Hi miraculous I have no experience with twins but my coil (mirena) went walkabout last year. I didn't realise until after I had a + pregnancy test!
I had 2 early scans at 7 weeks to see whether they could locate the coil (they couldn't) but they wouldn't confirm it was absent until my 12 week scan -the sonographer said that was because it's easier to see the whole uterus at that point.
I was told that if it had been there, they would only have removed it if they could see the strings and that it was only a slight increase in miscarriage risk (like 1- 2%) if it was in situ.
Try to relax and look after yourself!
I knew they could come out but until this I had no idea they also went walkabout in other directions... Hoping there's no sign at the scan next week and it really did just escape! Is it weird that nobody has actually just 'looked' for the strings or would they show up on the scanner if they were still in reach?
Trying to relax but waiting for the next scan it just feels like time has stopped. It's easier to take a day at a time and watch the changes happen (OMG boobs, hips, belly and love-handles already?!) but I'm still absorbing the news if I'm honest. I have days when I worry about everything that could go wrong but I'm looking after myself in every possible way, so I know there's not much else I can do. Despite changing shape quite suddenly I'm still losing weight, so just aiming to turn that around and keep getting more food into me! Not sick at all yet - what a blessing...
Hope you and your 'coil baby' are doing wonderfully well!
update from OP
Aah, scan day finally came! Everything is great.
Little twin catching up with bigger twin - now measuring 7w 6d and 7w 5d!
Both growing well. Strong heartbeats.
And... two amniotic sacs! They're mono-di (phew). That is better. Mono-mono was going to be a scary ride.
No sign of the coil - really might be long gone.
I'm gaining weight again and feeling pretty good. Still not a hint of nausea (I'll wake up in a minute, right?!).

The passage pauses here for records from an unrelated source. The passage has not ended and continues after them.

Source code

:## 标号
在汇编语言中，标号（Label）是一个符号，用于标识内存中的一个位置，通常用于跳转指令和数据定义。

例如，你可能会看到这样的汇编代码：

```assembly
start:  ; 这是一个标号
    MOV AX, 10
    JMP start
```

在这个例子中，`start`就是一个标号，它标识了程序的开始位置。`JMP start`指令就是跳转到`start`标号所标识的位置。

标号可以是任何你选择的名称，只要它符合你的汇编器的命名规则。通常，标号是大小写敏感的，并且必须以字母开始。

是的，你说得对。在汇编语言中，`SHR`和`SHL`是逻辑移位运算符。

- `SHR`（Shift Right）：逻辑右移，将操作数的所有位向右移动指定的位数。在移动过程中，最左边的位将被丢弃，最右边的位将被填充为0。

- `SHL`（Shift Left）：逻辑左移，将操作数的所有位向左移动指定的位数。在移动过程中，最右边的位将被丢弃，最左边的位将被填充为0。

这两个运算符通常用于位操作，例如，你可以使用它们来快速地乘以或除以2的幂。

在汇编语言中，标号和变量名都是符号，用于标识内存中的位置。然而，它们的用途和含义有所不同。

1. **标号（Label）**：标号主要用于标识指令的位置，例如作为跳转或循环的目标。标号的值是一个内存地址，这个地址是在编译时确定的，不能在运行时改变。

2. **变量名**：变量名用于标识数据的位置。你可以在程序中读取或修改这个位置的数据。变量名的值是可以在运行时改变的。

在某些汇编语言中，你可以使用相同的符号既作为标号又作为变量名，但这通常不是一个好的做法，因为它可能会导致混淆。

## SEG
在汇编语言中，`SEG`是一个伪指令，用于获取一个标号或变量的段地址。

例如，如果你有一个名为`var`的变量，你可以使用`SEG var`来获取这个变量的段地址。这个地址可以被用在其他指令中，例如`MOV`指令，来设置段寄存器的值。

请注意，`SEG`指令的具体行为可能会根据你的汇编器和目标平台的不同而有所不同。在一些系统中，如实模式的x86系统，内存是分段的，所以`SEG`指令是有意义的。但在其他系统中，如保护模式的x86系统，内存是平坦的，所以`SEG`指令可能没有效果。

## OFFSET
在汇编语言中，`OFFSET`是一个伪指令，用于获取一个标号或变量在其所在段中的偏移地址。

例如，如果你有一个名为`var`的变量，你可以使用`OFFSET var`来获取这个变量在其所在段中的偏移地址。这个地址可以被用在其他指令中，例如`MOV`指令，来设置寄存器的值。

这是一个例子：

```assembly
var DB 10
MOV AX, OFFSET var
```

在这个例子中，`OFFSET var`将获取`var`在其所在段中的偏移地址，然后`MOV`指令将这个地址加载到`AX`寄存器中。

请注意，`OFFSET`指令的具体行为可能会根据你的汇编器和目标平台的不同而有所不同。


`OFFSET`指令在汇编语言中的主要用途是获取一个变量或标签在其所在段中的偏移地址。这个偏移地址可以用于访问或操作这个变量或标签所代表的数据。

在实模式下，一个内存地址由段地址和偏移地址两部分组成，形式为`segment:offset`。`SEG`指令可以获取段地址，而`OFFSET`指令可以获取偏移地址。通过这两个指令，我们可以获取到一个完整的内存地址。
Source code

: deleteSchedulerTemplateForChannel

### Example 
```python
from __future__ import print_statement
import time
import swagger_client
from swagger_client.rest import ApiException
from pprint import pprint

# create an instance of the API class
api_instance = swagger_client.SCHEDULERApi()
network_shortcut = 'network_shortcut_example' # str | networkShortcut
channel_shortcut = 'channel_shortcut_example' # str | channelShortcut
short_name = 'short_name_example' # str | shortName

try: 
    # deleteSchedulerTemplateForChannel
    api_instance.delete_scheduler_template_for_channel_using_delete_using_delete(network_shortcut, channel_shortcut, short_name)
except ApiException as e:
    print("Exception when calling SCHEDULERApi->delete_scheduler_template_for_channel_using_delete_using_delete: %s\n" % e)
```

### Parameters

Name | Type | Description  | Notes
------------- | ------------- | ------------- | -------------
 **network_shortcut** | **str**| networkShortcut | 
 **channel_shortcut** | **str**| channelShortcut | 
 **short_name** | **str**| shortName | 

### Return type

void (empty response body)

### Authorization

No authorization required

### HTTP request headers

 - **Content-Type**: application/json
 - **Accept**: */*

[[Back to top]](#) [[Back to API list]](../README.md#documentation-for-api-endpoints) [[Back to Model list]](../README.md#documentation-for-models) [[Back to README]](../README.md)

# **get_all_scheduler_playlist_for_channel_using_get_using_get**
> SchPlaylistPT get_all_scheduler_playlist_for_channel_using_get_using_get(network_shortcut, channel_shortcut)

Thanks for everyone's support. Not out of the woods yet but starting to see more sunlight today
Warm wishes to you all
Just wanted to say I also got pregnant with the coil. Never found it, but my Son is now a healthy hyper 15 month old and I am pregnant again with the next one
Sounds good! Congrats!
On the coil note, I had one in & the strings went missing - so therefore not sure if the coil had gone missing. Presumably someone has felt for your strings? That is all they can do, as I think a hysteroscopy would be too risky. Had an ultrasound that located it in my uterus but was told if it hadn't been there I would have had an MRI or CT scan, can't remember which is which, and then keyhole surgery.